Directorate General of Defence Purchase
- Insignia of the DGDP

Agency overview
- Formed: 8 January 1972; 54 years ago
- Headquarters: Bir Uttom Ziaur Rahman Road, Tejgaon, Dhaka-1216, Bangladesh;
- Annual budget: Classified
- Agency executives: Major general Mohammad Saadat Hossain, Director General; Major Firoz Wahid, BGBMS, General Staff Officer;
- Parent agency: Ministry of Defence
- Website: dgdp.gov.bd

= Directorate General of Defence Purchase (Bangladesh) =

Bangladeshi agency

The Directorate General of Defence Purchase or DGDP is a government agency responsible for purchases related to Bangladesh Armed Forces and is located in Dhaka, Bangladesh.

==History==
The agency traces its origins to the Director Defence Purchase of Pakistan. The Directorate General of Defence Purchase was established in 1971 after the independence of Bangladesh from Pakistan. There was a purchase wing of Director Defence Purchase (DDP) of the then Pakistan near Dhaka Cantonment. After independence in 1971, DGDP started its journey. The seven Bangladeshi employees of the then DDP wing in Dhaka formed a nucleus and have started the job of DDP. Five more also came back from Pakistan and joined in DDP. At that time, DDP had been working on an ad-hoc basis. On 8 January 1972 under a memorandum of the Ministry of Defence, DDP formed officially and started function from the combined workshop which was located at Dhaka Cantonment. During that time, DDP was accommodated at building number 202 and 208 in a combined workshop in Dhaka Cantonment.
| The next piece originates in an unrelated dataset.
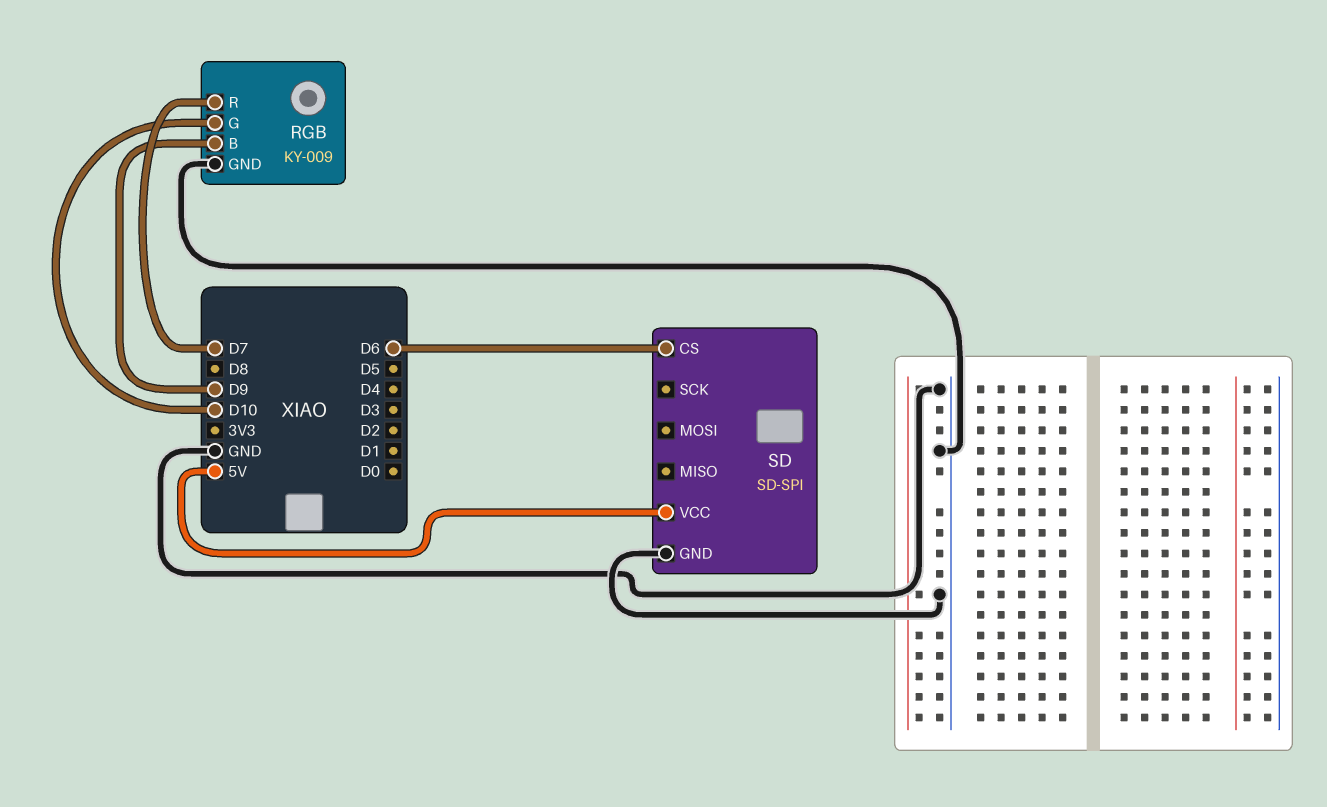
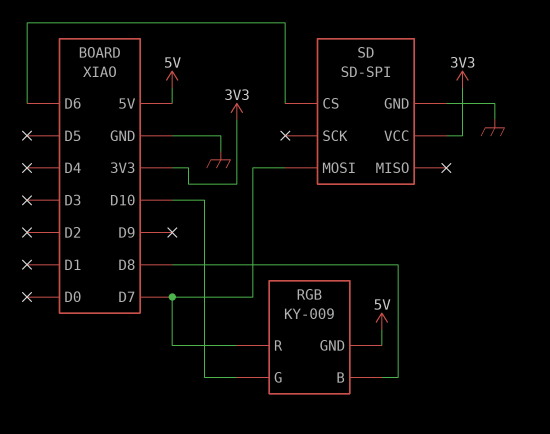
RGB pin B: D9 -> D8
RGB pin GND: GND -> 5V
SD pin MOSI: none -> D7
SD pin VCC: 5V -> 3V3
On 9 November 1972, DDP was formed and had started job from a tin shed building which is located near Jahangir gate MP Check Post. On 13 January 1973, DDP was relocated to Cantonment Bazar in Dhaka Cantonment. Directorate General of Defence Purchase in short, DGDP became the new name of the then DDP on 30 March 1976. On 19 April 1977, DGDP again relocated to 110/A Banani which was known as the house of Abdul Monem Khan (the Ex-Governor of East Pakistan). DGDP relocated itself to the present location near Mohakhali in 1981.

With the work volume increased, DGDP was re-structured under the order of the Ministry of Defence on 29 May 1997.

==Functions==
Functions of DGDP are given below:
- Procurement of defence stores indented by three Services Headquarters and other defence organisations.
- Disposal of surplus serviceable/repairable, obsolete and obsolescent defence stores.
- Liaison with three Services Headquarters, National Board of Revenue, Financial Controller (Defence Purchase), Financial Controllers of three Services, Sadharan Bima Corporation and other concerned organisations in connection with the defence procurement.
- Liaison with Embassies/High Commissions of Bangladesh abroad in connection with defence procurement.
- Liaison with capability of defence oriented local industries and manufacturers.
- Render advice to Prime Minister's Office, Armed Forces Division regarding policy of defence procurement.